Das 74 mil empresas de porte médio em atividade no Brasil, em torno de 10,8 mil (14,6%) vendem produtos para o exterior, segundo estimativa da Fundação Dom Cabral (FDC) e estão expostas à reviravolta do mercado provocada pelo aumento de tarifas dos Estados Unidos. Oito em cada dez exportadoras atuam na indústria de transformação, segmento que está entre os mais afetados pelas mudanças decretadas por Donald Trump.
O professor Paulo Roberto Feldmann, da Faculdade de Economia, Administração, Contabilidade e Atuária da Universidade de São Paulo (FEA-USP), identifica três cenários distintos entre os setores mais expostos ao tarifaço. Cadeias agroexportadoras - café, cacau, carnes e pescados - reúnem grandes grupos eficientes que podem transferir embarques para Ásia ou Europa e, se necessário, redirecionar parte da produção ao mercado interno, ajudando a conter preços. Já os setores de têxteis e de móveis, dominados por médias empresas sem escala nem consórcios, ficam encurralados pela tarifa, com risco crescente de cortes de turnos e de receita.
Máquinas configuram um ponto intermediário, avalia o economista. Os fabricantes de equipamentos agrícolas contam com uma grande demanda doméstica e com tecnologia avançada, enquanto os produtores de máquinas industriais tendem a perder espaço num parque fabril que encolhe ano a ano. Ele adverte que, sem corte de custos, simplificação de normas e estímulo a consórcios de exportação, o tarifaço pode acelerar a desindustrialização brasileira e frear investimentos.
Eduardo Menicucci, professor da FDC, fez uma simulação com o caso real de uma produtora paraense de açaí para exemplificar o reflexo do tarifaço em médias exportadoras. Um terço da receita dessa empresa vem das vendas para os EUA. “O impacto no preço final ao consumidor americano seria de 36% e não poderia ser totalmente repassado pelo importador”, diz. “Isso deixa uma margem de manobra muito estreita, já que o crescimento da demanda interna é limitado e não há espaço para conservar toda a produção em câmara fria.”

### Enunciado
Segundo o texto sobre o tarifaço, quanto da receita da produtora paraense de açaí vem das vendas para os EUA? Responda em poucas palavras, por favor.

### Dados fornecidos
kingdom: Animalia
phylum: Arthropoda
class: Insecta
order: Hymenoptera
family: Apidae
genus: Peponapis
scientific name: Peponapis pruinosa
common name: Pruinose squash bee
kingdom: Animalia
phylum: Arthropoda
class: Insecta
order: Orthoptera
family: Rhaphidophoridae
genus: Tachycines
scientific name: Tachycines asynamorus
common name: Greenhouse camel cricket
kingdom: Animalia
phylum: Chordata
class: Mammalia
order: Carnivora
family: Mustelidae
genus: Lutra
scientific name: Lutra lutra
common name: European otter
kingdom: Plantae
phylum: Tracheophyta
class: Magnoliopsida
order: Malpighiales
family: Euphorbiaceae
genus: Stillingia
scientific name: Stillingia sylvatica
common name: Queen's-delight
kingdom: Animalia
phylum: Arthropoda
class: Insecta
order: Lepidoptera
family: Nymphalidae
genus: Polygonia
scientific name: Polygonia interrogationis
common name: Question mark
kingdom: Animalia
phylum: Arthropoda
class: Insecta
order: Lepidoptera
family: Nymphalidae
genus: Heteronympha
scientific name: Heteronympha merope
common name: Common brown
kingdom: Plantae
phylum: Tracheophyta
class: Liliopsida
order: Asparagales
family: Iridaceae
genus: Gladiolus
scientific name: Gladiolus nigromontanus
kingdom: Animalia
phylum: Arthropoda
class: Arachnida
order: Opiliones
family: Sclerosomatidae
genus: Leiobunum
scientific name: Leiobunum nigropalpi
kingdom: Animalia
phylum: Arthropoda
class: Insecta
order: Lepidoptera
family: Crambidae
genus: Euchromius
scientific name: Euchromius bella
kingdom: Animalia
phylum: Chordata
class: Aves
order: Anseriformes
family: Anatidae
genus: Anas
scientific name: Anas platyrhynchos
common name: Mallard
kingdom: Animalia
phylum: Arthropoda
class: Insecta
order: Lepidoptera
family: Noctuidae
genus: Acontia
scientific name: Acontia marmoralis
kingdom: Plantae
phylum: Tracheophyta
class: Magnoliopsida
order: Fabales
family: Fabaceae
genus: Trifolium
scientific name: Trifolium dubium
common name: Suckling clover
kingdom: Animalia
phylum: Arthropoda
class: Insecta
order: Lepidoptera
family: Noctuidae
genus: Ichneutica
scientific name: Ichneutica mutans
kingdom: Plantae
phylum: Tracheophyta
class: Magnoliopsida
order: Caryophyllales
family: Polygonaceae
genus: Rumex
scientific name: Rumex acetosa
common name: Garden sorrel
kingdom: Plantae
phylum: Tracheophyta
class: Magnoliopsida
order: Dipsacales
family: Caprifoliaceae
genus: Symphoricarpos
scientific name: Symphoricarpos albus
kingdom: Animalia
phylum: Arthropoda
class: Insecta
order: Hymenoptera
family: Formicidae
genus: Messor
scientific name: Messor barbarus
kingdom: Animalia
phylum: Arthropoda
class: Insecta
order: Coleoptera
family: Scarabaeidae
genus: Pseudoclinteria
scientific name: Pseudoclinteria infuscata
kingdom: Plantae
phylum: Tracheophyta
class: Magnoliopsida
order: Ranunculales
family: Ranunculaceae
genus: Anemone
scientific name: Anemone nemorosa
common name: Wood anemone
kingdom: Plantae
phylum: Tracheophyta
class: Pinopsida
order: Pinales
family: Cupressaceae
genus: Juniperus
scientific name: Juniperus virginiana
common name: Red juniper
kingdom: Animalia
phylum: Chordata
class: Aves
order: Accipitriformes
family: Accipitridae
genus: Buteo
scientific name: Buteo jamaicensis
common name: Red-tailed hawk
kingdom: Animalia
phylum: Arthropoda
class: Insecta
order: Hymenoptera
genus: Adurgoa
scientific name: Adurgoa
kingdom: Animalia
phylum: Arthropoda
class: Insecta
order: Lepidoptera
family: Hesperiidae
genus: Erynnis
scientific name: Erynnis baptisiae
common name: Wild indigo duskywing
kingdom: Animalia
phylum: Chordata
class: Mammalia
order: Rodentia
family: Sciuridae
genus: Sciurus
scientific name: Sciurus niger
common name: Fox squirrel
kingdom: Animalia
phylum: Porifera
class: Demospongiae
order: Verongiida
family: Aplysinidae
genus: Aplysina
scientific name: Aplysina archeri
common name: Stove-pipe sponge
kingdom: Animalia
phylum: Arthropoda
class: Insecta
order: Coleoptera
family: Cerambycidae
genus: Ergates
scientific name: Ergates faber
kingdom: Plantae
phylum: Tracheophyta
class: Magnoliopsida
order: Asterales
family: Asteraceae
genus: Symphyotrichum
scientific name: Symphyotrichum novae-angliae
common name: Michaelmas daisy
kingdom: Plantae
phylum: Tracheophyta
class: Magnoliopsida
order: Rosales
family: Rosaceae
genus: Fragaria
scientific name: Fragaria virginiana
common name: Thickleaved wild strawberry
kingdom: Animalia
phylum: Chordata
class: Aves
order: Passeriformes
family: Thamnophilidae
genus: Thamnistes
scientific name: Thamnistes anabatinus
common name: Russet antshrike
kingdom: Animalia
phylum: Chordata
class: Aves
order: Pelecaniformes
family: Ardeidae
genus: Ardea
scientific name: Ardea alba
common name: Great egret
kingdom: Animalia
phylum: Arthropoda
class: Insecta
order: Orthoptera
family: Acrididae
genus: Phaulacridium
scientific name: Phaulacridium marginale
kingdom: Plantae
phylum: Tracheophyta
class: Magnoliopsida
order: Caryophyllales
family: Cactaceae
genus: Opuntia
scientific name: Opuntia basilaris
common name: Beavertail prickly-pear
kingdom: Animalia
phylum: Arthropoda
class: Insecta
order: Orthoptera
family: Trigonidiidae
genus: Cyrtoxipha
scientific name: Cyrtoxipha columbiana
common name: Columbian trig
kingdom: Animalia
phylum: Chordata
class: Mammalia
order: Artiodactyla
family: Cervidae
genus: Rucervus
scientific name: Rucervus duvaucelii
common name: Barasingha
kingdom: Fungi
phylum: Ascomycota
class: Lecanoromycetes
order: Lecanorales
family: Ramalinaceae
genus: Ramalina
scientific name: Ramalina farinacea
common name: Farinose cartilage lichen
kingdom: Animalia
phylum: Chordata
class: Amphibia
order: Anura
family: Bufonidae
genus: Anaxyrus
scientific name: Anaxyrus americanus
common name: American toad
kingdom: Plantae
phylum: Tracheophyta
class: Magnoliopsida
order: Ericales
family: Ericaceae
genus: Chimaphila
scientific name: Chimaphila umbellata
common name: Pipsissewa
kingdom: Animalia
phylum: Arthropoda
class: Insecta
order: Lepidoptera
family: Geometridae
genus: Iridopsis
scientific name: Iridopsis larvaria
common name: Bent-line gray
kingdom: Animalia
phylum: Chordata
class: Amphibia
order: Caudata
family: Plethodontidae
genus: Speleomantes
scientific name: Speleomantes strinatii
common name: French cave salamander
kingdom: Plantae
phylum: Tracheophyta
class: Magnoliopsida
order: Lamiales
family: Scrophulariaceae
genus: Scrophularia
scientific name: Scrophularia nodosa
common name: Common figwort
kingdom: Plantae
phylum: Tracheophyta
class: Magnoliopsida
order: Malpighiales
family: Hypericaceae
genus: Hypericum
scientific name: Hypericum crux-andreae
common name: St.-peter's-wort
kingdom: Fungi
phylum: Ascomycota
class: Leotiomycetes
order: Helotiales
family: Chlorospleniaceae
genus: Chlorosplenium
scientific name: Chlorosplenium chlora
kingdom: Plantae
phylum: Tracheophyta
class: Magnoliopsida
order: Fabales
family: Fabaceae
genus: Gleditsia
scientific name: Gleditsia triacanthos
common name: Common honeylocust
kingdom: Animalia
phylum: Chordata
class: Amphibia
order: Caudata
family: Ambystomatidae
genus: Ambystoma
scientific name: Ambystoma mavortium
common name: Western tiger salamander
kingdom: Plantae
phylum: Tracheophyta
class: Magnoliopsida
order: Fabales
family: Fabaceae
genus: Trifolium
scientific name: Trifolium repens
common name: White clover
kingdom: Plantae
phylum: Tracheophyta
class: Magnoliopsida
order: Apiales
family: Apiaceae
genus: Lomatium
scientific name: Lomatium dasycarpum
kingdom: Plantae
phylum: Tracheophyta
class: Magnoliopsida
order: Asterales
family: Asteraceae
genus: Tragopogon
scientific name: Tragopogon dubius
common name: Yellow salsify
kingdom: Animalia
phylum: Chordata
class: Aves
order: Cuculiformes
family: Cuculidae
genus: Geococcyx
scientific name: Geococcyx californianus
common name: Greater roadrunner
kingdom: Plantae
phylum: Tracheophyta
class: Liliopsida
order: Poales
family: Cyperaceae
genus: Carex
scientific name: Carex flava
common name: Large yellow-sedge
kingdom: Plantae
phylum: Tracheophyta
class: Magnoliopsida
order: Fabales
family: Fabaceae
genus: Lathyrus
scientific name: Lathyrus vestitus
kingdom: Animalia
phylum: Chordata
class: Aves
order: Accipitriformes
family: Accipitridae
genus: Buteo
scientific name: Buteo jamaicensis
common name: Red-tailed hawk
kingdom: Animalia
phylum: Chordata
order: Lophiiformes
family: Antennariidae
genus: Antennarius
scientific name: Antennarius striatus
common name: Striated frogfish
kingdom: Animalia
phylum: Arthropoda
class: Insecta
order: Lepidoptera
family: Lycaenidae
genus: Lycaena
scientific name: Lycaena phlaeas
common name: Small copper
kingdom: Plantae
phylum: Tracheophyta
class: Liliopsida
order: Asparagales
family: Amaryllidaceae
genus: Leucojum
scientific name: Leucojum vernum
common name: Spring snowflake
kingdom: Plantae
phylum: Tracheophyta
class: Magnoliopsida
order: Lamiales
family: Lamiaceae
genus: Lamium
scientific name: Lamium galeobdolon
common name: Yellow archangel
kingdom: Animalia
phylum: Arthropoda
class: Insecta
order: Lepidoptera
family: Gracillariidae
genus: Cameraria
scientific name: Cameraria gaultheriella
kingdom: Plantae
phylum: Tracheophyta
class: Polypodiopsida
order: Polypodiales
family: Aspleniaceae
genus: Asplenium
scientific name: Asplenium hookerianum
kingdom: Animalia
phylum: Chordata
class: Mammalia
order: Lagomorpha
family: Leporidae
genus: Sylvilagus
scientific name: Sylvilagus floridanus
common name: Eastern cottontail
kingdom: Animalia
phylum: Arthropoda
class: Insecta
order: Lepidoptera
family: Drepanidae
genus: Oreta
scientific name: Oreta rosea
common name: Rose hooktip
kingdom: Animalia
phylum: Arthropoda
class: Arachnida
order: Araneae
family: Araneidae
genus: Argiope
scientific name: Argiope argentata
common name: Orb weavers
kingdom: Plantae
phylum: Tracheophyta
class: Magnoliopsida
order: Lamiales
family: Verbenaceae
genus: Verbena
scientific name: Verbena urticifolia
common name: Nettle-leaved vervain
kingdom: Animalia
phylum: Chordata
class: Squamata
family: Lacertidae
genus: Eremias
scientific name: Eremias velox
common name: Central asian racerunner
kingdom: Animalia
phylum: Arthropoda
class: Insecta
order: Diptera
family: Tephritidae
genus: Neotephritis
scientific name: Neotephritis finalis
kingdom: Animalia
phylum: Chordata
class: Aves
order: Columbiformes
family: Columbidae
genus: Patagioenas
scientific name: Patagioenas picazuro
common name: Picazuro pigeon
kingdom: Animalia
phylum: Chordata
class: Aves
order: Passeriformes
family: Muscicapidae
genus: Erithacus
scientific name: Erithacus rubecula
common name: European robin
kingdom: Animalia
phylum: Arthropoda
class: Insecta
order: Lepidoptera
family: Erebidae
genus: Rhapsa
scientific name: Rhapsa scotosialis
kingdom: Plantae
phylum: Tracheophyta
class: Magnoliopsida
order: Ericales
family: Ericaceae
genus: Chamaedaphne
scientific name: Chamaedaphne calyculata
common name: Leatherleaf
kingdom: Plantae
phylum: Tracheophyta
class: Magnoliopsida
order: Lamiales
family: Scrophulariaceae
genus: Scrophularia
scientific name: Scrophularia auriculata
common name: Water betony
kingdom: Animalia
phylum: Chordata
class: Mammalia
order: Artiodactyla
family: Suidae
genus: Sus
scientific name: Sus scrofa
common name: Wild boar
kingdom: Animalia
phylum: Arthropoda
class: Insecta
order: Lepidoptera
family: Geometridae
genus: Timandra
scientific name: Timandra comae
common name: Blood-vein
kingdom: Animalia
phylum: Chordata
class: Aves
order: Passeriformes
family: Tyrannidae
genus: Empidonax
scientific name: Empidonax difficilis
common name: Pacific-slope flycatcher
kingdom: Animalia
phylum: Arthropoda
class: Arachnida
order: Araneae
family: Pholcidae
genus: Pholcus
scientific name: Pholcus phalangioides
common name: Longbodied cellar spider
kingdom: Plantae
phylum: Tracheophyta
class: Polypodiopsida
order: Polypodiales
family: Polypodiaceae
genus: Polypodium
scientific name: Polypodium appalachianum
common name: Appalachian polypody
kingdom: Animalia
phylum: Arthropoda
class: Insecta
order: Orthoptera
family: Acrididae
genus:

### Resultado do exercício
Um terço da receita.